Ces évolutions arriveront progressivement, car les enjeux ergonomiques sont complexes.

D’autres évolutions sont également envisageables, et il faudra analyser chacune pour savoir si elle a sa place directement dans le site Géoportail ou dans dans un outil spécialisé tel que Macarte :

  • on peut imaginer proposer l’import d’un style fourni utilisateur, l’association de ce style à une couche déjà sur l’infrastructure et l’affichage automatique de la légende correspondante.
  • les utilisateurs avancés pourraient également vouloir modifier en local les paramètres du style par défaut, sur le modèle de l’éditeur de style CSS d’un navigateur. Ceci permettrait, par exemple, de demander la représentation en rouge plutôt qu’en vert des sites Natura 2000.

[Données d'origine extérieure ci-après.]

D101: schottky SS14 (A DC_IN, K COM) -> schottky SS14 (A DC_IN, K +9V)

Les premières données à publier en tuiles vecteur

Toutes les données disponibles sur la Géoinfrastructure ne seront pas proposées en tuiles vectorielles du jour au lendemain. Pour chacune des données, il y a un travail à faire, en particulier pour gérer la représentation aux différentes échelles.

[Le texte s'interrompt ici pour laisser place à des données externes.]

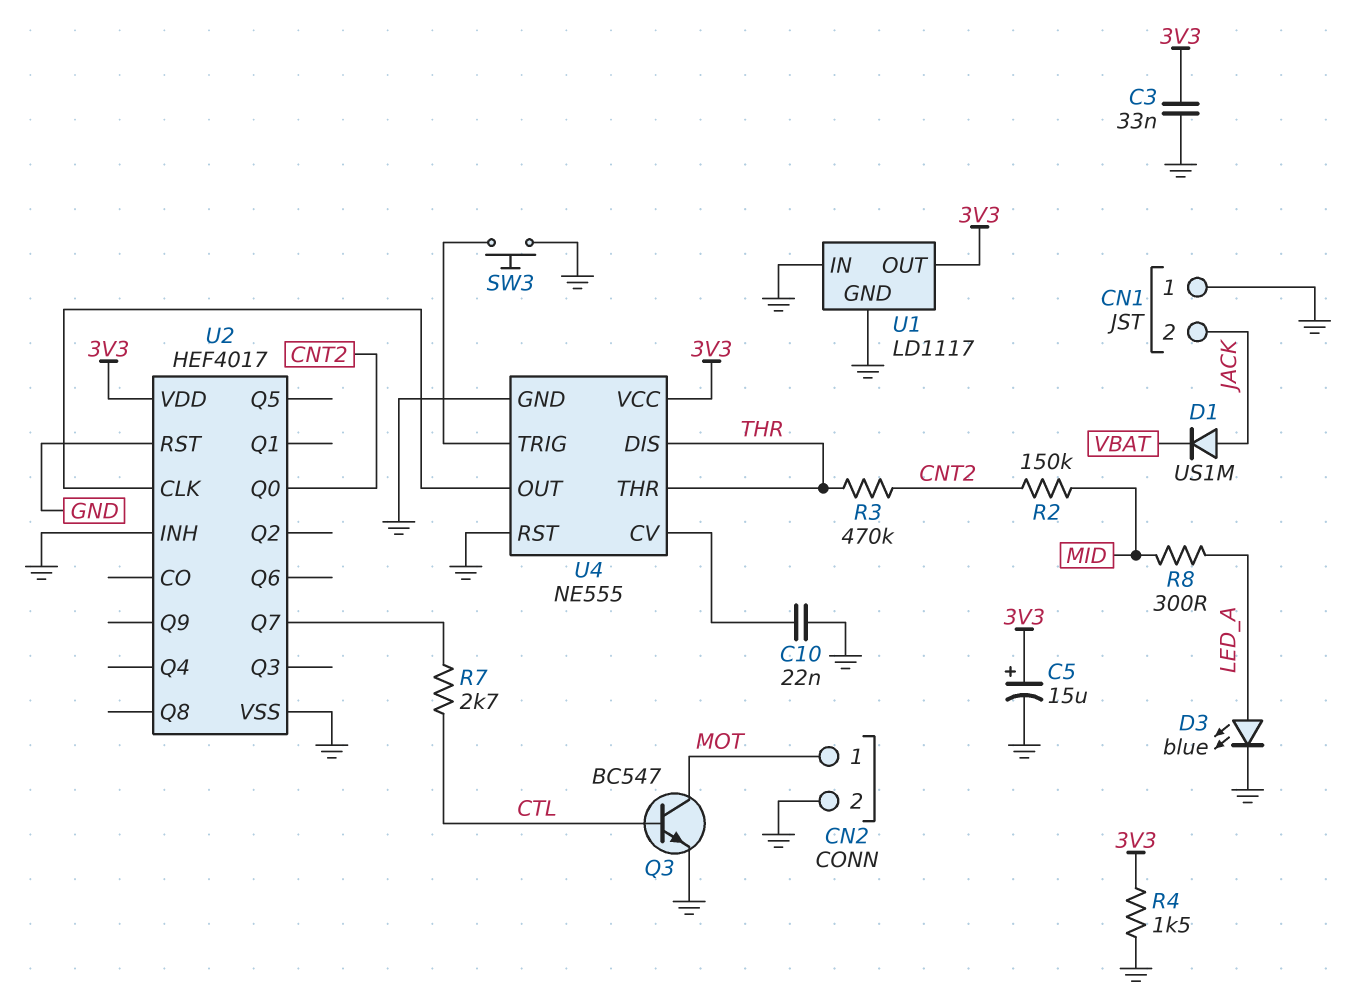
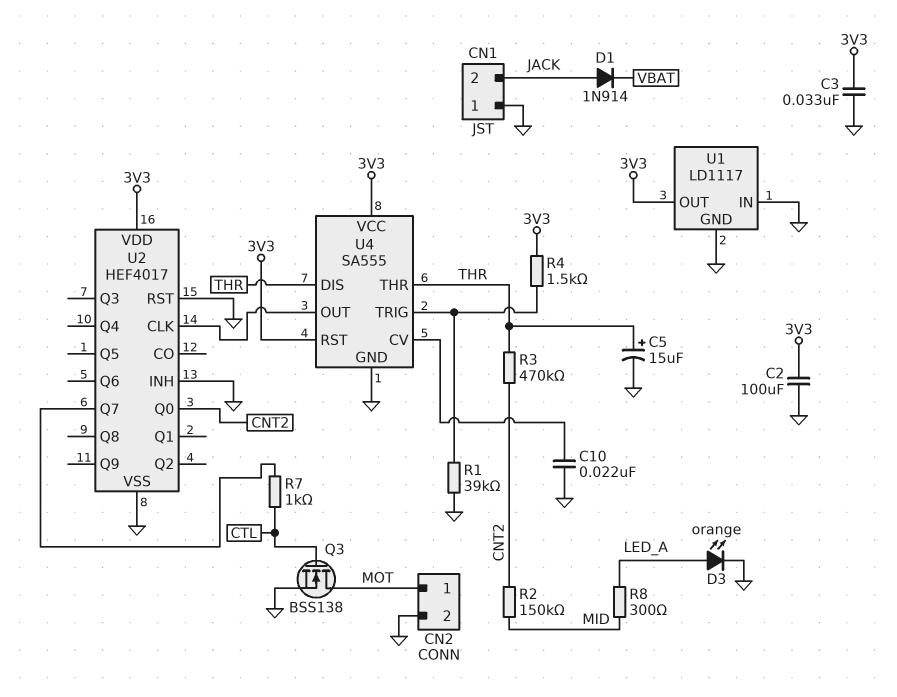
C2: none -> 100uF (3V3, GND)
C5: 15uF (plus 3V3, minus GND) -> 15uF (plus THR, minus GND)
D1: diode US1M (A JACK, K VBAT) -> diode 1N914 (A JACK, K VBAT)
D3: LED blue (A LED_A, K GND) -> LED orange (A LED_A, K GND)
Q3: NPN BC547 (B CTL, C MOT, E GND) -> NMOS BSS138 (G CTL, D MOT, S GND)
R1: none -> 39k (GND, U4/TRIG)
R4: 1.5k (3V3, GND) -> 1.5k (3V3, U4/TRIG)
R7: 2.7k (CTL, U2/Q7) -> 1k (CTL, U2/Q7)
SW3: button (GND, U4/TRIG) -> none
U4: NE555 -> SA555
U4 pin RST: GND -> 3V3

L’IGN a cependant identifié des couches qu’il vise à mettre en ligne prioritairement :

  • un fond de carte multi-échelles et 100 % vectoriel, parfois appelé “pyramide écran” : des travaux ont commencé dessus et la description du projet de constitution de ce futur fond de carte fera l’objet d’articles prochains.
  • les couches des points d’intérêt du Géoportail, tels que les établissements scolaires, afin de les regrouper en un ensemble unique dans lequel l’utilisateur peut “piocher” sa sélection. De nombreux points d’intérêt pourront bénéficier de cette approche.
  • des données socio-démographiques, qui sont caractérisées par leur richesse attributaire.

Cette sélection a priori par l’IGN pourra être adaptée en fonction des priorités de publication qui peuvent être influencées, par exemple, par l’actualité de la donnée publique ou par des besoins pressants exprimés par des partenaires et utilisateurs.

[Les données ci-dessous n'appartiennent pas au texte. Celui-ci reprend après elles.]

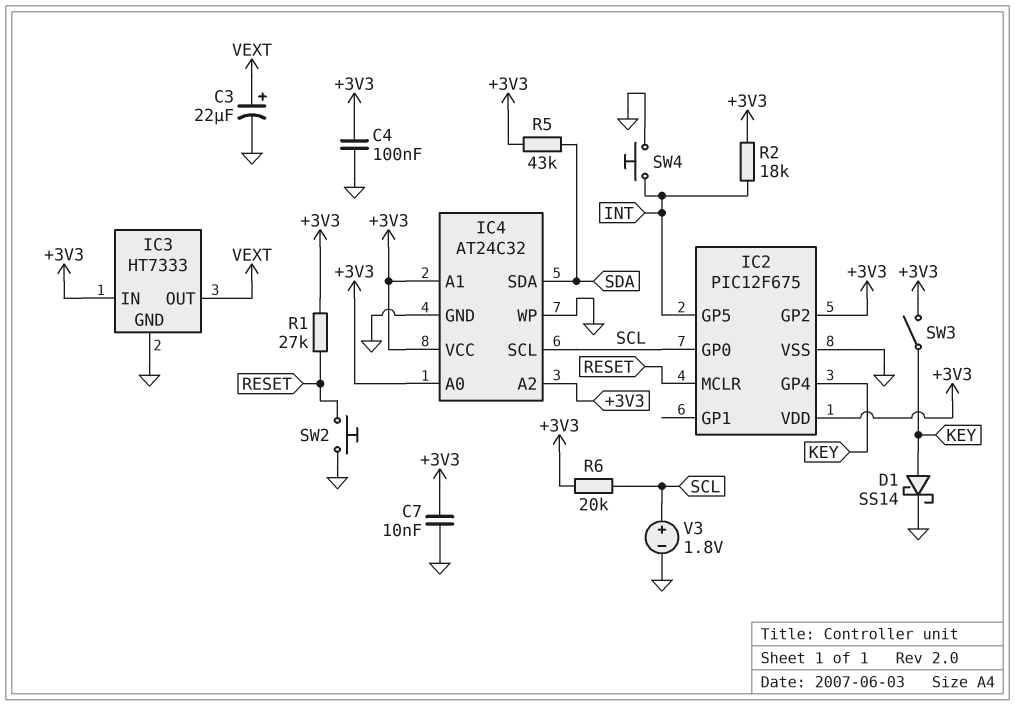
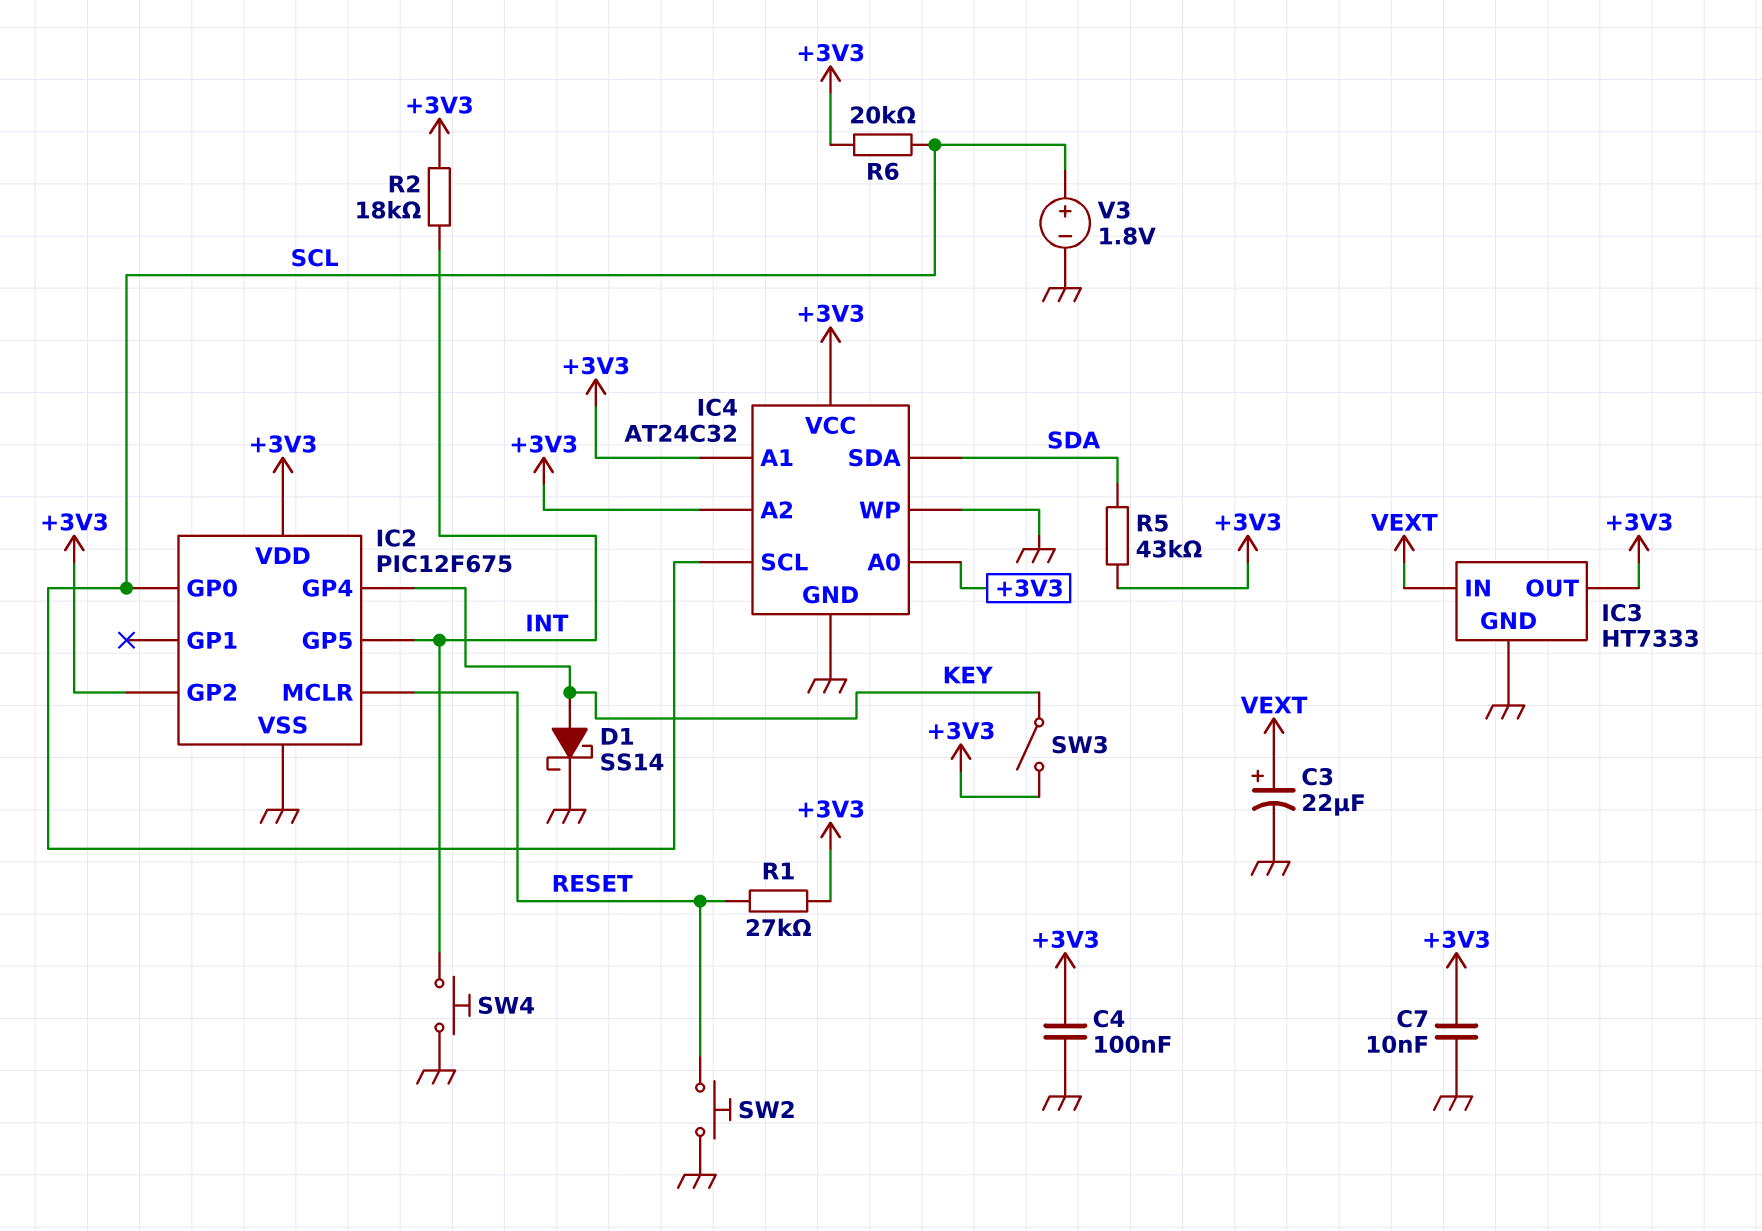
IC3 pin IN: +3V3 -> VEXT
IC3 pin OUT: VEXT -> +3V3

Le calendrier des prochains mois

L’IGN compte effectuer ses ultimes arbitrages techniques pendant l’été, une fois les tests menés.

Ceci devrait permettre de monter des prototypes opérationnels visibles à l’automne 2018. L’objectif que l’IGN s’est fixé est de proposer un service sur la Géoinfrastructure avant la fin de l’année et une entière intégration dans les processus de production en début d’année 2019. Cette solution de “tuiles vecteur” sera alors infogérée et distribuée à l’identique des autres services de l’IGN : les tuiles vecteur pourront par exemple être ajoutées aux contrats API exactement comme des tuiles image.

Comment tester les futurs services de tuiles vecteur ?

En amont du projet d’évolution, l’IGN avait lancé courant 2017 un appel à commentaires sur les tuiles vecteur , auquel ont répondu un nombre d’acteurs expérimentés du secteur.

L’IGN prévoit de mettre à disposition les flux en test sur la clé “beta” du Géoportail et de recueillir à cette occasion les retours des utilisateurs sur leur utilisation de ces nouveaux types de flux ainsi que sur les données qu’il conviendrait de proposer en priorité.